- **Objetivo**
Reproduza fielmente o trecho da reportagem sobre a autonomia do Banco Central que começa com "O futuro secretário" e segue até "presidente do BC.".

- **Texto fornecido**
O Globo, n. 32641, 19/12/2022. Economia, p. 13

BC autônomo pode ser trava nos gastos

Fernanda Trisotto
Renan Monteiro


O terceiro governo de Luiz Inácio Lula da Silva será o primeiro a começar com um dos postos mais importantes da economia já definido: o de presidente do Banco Central (BC). Por causa da autonomia do órgão, aprovada pelo Congresso, Roberto Campos Neto, escolhido por Jair Bolsonaro, estará à frente da autoridade monetária até o fim de 2024. E apesar da promessa de harmonia e respeito institucional feita na última semana por ele e Fernando Haddad, futuro titular da Fazenda, há possíveis pontos de divergência à vista.

Os riscos de atuar pela primeira vez com autoridades de origens antagônicas vão além do debate entre a compatibilidade das políticas monetária e fiscal. Passa pelo uso de reservas internacionais, definição de taxa de juros de longo prazo, fiscalização do sistema financeiro, diretrizes no Conselho Monetário Nacional (CMN), criptomoedas e incentivos econômicos. E podem afetar a inflação, o crescimento e o bem-estar dos brasileiros.

Haddad busca construir uma relação pessoal com Campos Neto. Foi do futuro ministro a iniciativa de pedir uma conversa com o presidente do BC semana passada.

— Começamos bem. Foi um almoço muito cordial, ele apresentou o plano do BC já concretizado, as perspectivas futuras. Nós vamos procurar alinhar porque o Brasil depende deste entendimento — disse Haddad sobre o encontro, em entrevista à GloboNews.

O presidente do BC foi na mesma direção:

— Falamos sobre a importância da coordenação. Ele (Haddad) disse que concordava com quase todos os pontos, então foi uma ótima conversa. Espero obviamente continuar com uma conversa próxima, porque agente entende que é muito importante ter a coordenação entre a política fiscal e monetária.

O futuro secretário executivo Gabriel Galípolo é considerado um trunfo. Ex-presidente do Banco Fator, ele já conhecia Campos Neto e deve ser um dos principais interlocutores com o presidente do BC.

Política de moeda e crédito

Mas as diferenças entre a natureza do governo, que sempre tenta fazer mais, e a dos BCs, que buscam estabilidade financeira, favorecem atritos. Assim, para Arminio Fraga, ex-presidente do BC, a autonomia da autoridade monetária, com mandatos fixos para a diretoria, torna-se, mais importante, para evitar o que ele chama de tentação dos governos de gastar mais e inflacionar “só mais um pouquinho”:

— A tentação mais conhecida é a de aquecer a economia em anos de eleição, daí a importância de se intercalar os mandatos do BC e da presidência (da República).

- **Conjunto de registros**

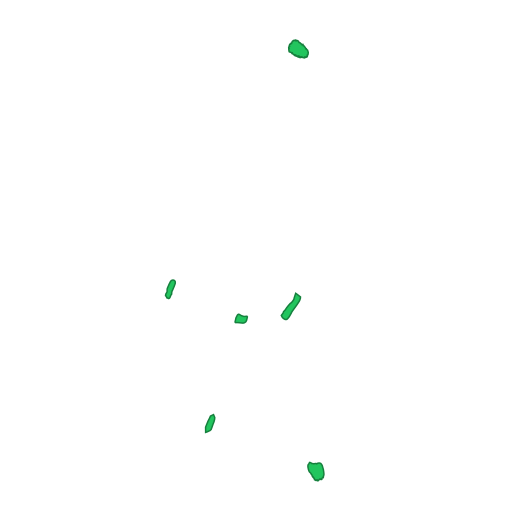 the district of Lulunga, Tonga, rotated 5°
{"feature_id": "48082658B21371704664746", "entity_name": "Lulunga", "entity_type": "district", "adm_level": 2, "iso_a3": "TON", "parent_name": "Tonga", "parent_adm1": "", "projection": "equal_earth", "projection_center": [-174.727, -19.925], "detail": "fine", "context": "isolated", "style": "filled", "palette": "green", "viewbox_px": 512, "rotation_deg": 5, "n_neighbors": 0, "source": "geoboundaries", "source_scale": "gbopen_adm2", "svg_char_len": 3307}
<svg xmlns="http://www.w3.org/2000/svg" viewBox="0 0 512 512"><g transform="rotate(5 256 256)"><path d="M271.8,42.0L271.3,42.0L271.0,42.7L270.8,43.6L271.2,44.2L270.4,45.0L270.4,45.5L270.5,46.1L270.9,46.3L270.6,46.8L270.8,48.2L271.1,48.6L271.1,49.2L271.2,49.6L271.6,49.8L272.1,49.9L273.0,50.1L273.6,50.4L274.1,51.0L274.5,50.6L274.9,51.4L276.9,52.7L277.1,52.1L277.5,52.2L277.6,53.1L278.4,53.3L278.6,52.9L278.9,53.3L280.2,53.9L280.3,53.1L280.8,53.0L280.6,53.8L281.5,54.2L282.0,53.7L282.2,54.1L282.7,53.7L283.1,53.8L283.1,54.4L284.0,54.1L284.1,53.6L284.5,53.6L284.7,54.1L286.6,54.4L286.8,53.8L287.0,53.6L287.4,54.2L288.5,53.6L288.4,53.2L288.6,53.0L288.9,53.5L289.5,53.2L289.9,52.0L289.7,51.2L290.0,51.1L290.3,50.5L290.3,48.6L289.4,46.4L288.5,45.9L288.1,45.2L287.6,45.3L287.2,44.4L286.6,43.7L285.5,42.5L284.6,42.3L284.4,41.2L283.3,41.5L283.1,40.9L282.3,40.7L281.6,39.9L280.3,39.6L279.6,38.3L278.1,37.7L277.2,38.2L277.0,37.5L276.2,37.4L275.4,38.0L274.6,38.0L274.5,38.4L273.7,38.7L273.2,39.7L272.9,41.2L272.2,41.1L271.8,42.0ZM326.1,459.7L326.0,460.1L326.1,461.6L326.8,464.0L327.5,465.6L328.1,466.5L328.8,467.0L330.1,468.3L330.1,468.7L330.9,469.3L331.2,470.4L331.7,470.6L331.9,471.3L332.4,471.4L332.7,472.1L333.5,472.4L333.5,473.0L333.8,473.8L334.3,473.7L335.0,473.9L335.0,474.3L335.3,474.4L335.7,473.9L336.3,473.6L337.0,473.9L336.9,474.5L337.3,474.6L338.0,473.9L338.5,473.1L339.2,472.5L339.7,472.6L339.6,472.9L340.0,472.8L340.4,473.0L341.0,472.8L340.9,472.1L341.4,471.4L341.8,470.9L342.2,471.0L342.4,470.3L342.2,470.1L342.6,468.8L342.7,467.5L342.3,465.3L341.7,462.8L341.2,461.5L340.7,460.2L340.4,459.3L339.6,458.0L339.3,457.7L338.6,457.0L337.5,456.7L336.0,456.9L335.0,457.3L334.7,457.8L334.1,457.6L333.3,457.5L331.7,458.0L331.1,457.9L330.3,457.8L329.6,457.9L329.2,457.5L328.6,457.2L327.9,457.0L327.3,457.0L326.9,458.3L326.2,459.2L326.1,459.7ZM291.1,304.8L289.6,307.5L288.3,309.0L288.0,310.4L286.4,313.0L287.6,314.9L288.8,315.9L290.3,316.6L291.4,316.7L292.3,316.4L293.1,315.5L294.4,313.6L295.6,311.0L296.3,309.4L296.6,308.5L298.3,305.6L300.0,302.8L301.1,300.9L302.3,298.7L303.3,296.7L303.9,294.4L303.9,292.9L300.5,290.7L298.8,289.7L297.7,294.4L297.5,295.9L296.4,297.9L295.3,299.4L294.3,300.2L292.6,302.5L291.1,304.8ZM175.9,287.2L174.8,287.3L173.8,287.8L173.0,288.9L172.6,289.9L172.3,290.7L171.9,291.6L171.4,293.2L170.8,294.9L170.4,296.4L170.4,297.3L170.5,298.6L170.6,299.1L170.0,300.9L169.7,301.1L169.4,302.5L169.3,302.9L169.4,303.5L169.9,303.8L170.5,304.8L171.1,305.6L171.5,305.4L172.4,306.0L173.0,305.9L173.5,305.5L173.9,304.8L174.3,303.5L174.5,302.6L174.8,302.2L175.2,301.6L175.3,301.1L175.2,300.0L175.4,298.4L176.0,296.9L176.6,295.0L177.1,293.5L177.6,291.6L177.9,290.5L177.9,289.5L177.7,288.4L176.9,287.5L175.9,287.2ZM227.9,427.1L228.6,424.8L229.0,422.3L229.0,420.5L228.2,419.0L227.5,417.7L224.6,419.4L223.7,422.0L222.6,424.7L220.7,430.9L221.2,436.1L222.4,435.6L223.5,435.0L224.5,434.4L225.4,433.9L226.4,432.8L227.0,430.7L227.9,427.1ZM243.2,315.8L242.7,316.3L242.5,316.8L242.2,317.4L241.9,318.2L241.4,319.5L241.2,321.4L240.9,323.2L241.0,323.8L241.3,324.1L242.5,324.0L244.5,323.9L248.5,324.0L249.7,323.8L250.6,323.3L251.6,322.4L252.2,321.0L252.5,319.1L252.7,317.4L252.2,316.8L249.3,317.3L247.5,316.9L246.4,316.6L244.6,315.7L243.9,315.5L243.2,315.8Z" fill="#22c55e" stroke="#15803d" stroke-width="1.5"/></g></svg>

...

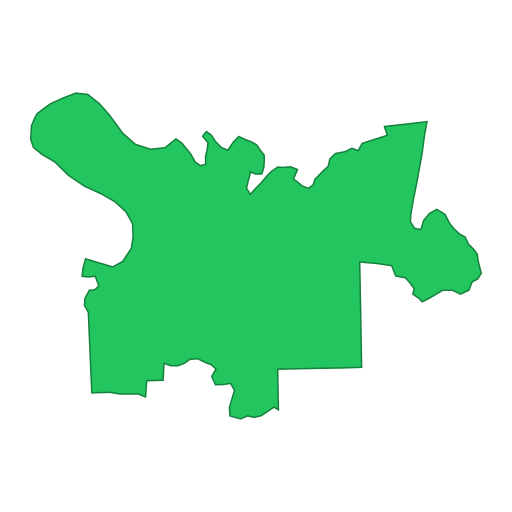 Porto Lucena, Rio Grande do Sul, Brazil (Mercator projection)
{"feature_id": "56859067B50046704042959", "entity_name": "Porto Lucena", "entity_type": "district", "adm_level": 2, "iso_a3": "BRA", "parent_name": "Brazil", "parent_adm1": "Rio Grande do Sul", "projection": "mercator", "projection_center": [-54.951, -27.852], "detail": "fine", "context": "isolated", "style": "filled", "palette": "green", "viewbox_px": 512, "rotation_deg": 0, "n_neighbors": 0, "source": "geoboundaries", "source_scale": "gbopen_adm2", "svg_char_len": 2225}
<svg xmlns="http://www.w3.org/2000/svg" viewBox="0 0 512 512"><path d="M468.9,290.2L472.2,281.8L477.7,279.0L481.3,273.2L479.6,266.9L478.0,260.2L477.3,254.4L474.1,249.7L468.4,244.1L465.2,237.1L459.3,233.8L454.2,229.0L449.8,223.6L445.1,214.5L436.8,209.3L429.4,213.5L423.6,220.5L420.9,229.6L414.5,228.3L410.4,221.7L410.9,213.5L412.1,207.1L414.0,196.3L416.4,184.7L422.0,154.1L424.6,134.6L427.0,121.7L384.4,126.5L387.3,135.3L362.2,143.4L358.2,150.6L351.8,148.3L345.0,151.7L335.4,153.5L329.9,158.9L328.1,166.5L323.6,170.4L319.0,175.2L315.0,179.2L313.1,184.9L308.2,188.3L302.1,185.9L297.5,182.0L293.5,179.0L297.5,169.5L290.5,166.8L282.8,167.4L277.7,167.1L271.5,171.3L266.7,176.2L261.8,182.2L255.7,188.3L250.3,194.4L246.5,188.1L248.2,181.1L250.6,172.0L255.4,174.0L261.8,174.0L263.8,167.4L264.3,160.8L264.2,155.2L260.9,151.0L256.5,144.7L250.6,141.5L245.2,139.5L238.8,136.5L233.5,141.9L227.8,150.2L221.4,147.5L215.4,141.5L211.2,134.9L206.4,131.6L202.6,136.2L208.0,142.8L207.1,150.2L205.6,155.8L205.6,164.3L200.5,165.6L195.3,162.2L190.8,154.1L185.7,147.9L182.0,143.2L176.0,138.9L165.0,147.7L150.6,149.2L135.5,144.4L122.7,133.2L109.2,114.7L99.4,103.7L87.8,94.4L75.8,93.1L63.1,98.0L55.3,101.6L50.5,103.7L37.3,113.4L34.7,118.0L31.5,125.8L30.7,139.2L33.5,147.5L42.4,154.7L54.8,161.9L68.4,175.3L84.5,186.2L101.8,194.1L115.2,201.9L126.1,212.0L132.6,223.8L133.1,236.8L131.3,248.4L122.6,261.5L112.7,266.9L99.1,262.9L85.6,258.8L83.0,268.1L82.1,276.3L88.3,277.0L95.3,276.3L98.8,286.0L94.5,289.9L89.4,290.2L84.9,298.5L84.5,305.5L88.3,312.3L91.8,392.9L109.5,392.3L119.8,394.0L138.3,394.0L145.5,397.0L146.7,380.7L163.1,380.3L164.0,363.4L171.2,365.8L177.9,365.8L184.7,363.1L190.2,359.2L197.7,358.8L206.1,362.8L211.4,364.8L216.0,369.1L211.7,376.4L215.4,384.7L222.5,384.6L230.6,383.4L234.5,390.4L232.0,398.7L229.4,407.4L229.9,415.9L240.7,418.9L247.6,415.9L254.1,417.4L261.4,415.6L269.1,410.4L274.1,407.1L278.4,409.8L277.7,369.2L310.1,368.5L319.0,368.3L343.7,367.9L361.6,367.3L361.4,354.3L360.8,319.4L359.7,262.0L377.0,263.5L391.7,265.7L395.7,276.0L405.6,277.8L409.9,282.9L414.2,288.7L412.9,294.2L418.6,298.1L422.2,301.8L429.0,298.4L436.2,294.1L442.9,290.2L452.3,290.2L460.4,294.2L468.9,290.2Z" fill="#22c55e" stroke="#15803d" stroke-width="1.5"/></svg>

--

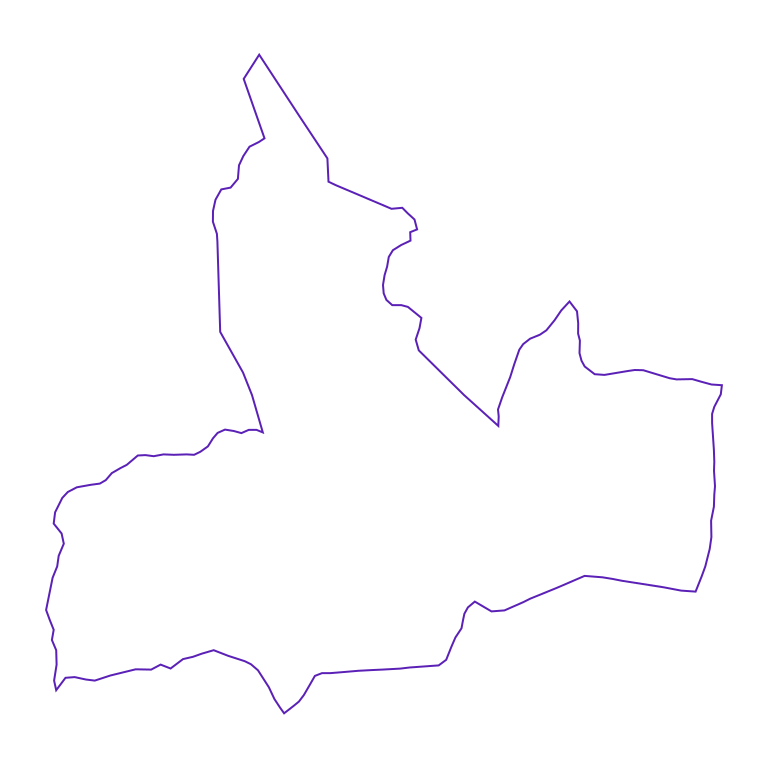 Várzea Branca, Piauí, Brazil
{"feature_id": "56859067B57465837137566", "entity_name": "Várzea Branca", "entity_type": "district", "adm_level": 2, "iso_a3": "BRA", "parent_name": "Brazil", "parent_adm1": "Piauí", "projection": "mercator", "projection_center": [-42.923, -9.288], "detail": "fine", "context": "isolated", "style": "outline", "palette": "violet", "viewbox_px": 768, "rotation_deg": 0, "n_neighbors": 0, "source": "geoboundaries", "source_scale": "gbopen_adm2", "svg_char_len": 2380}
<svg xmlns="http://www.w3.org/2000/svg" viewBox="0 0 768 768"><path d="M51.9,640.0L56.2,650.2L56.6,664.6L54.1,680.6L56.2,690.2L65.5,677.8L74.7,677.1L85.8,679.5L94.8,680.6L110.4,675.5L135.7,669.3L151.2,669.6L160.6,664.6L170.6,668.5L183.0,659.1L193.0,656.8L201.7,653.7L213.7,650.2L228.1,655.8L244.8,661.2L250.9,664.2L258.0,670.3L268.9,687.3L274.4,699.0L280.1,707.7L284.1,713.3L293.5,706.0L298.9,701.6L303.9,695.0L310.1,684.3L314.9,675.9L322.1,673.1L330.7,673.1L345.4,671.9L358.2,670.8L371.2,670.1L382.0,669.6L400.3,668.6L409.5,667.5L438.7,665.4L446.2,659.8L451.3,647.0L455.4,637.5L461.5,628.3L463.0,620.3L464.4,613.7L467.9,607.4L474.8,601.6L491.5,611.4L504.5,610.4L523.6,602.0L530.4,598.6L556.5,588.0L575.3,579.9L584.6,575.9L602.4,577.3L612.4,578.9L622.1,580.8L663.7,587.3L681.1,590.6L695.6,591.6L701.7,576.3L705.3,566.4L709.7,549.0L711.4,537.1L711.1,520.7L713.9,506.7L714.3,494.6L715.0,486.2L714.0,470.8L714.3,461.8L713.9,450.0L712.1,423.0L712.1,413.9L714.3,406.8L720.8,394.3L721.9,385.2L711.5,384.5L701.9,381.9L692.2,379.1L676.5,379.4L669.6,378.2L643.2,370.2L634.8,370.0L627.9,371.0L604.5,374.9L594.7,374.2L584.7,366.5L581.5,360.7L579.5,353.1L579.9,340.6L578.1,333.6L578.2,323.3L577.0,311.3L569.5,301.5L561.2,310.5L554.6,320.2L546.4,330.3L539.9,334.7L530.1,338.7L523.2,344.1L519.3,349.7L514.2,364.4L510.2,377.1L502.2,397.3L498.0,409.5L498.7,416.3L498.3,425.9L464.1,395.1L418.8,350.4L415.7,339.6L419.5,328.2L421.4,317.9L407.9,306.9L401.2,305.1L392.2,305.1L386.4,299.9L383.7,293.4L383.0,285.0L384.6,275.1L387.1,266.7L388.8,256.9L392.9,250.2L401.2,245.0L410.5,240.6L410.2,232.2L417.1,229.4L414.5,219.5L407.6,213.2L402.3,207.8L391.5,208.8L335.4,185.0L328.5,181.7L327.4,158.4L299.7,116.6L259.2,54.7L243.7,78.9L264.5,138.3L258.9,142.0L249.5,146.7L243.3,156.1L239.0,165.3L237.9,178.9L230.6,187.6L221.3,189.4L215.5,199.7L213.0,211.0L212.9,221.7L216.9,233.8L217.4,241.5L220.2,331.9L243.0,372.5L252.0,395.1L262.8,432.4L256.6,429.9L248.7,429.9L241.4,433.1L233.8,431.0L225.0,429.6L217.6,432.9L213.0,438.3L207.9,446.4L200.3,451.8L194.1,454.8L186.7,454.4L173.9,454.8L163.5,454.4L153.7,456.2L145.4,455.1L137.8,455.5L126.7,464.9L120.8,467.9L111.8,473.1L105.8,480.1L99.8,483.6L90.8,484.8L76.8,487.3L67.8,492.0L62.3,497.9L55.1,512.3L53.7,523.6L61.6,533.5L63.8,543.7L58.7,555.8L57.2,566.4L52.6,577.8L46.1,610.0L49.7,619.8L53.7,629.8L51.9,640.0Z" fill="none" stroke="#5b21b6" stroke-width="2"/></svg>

- **Exercício concluído**
O futuro secretário executivo Gabriel Galípolo é considerado um trunfo. Ex-presidente do Banco Fator, ele já conhecia Campos Neto e deve ser um dos principais interlocutores com o presidente do BC.